May 2010 Archives

This question highlights a common point of confusion...

How do I determine if my process is pressure-limited using my machine's pressure curve?

My Response
The pressure limited process will have a plateau on the pressure curve prior to transfer. This will also correspond with a drop in the velocity at the time of pressure limiting.

A good way to test this is to increase the maximum pressure, and see if the peak 1st stage pressure increases. If the peak pressure increases with an increase in maximum allowable pressure, then the process was pressure limited.

Additional Thoughts
For more about this topic, please review: Providing a Buffer To Accommodate for Variation

A blog reader asked a great 2-part question regarding die setting...

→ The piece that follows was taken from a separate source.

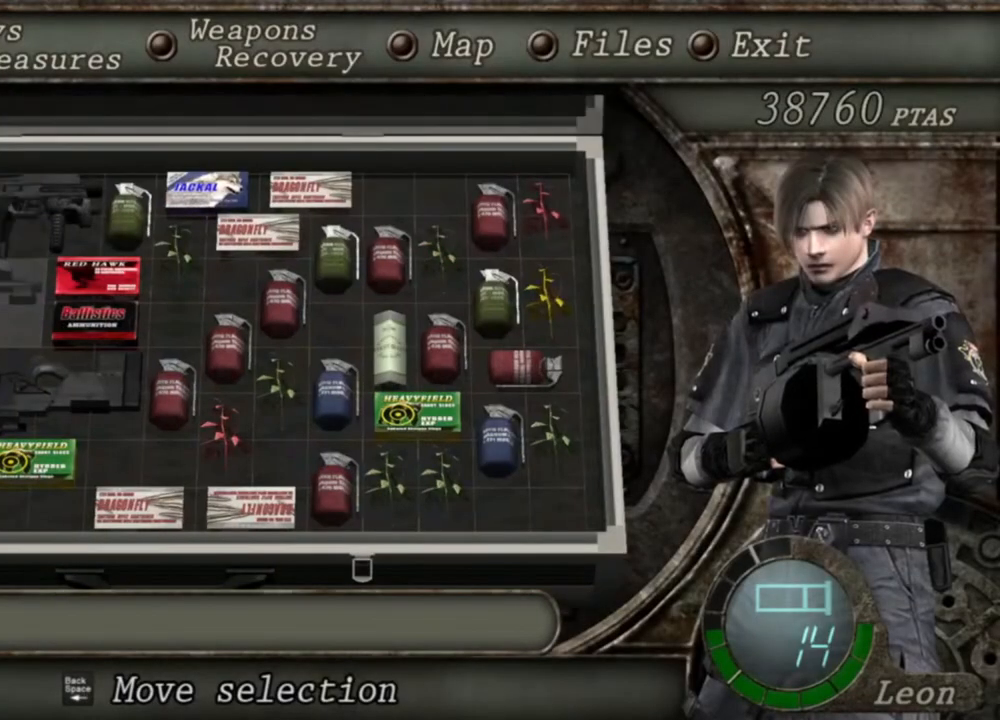
{"keys": [], "mouse": [], "events": []}
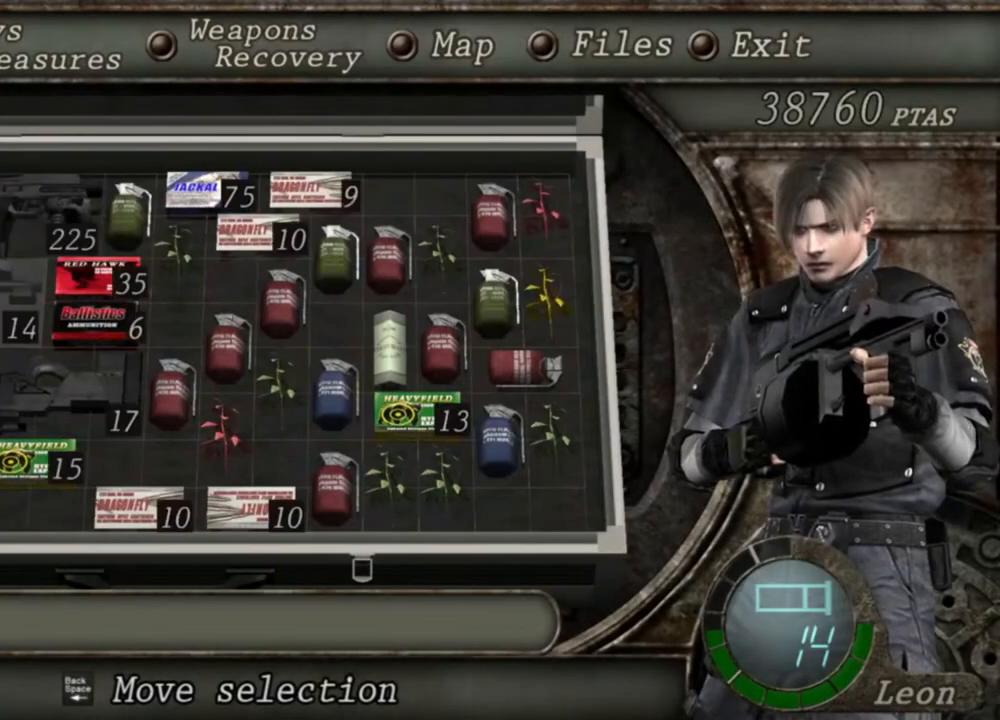
{"keys": [], "mouse": [], "events": []}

During the installation of a mold, is it a good practice to build tonnage prior to applying torque to mold bolts, or energizing a magnetic platen?

Is there anything wrong with torquing the bolts or energizing the magnetic platen before torquing the bolts?

My Response
Regarding the first question: You should always secure the mold by torquing or energizing before applying full clamp tonnage. The mold should be fully closed without clamp tonnage when the bolts are torqued or magnetic platen energized.

Regarding the second question: The purpose of the clamps or magnetic platen is used to support the full weight of the mold when it is open or without clamp pressure as well as align the two mold halves. Since both the mold base and platen flex during full tonnage, securing the mold while it is under full clamp tonnage may result in an improperly aligned mold base or inadequate torque.

During a discussion with his fellow employees about screw tips, this blog reader was asked and forwarded this question to me...

We were discussing the different types of screw tips: sliding ring (check ring), poppet valve, ball valve and smear tip. I was asked, under what circumstances would you use each type and I feel I could not give a good answer. I was wondering if you maybe able clarify this for me?

My Response
When discussing non-return screw tips in general, there are two competing aspects: backflow vs. material stagnation.

In general, tips with high backflow are not very well suited for high precision molding or materials with very low viscosity. Adversely, tips which cause material stagnation have dead-spots where material can become caught and remain indefinitely. Material stagnation is avoided when processing heat sensitive materials or products which require frequent material or color changes.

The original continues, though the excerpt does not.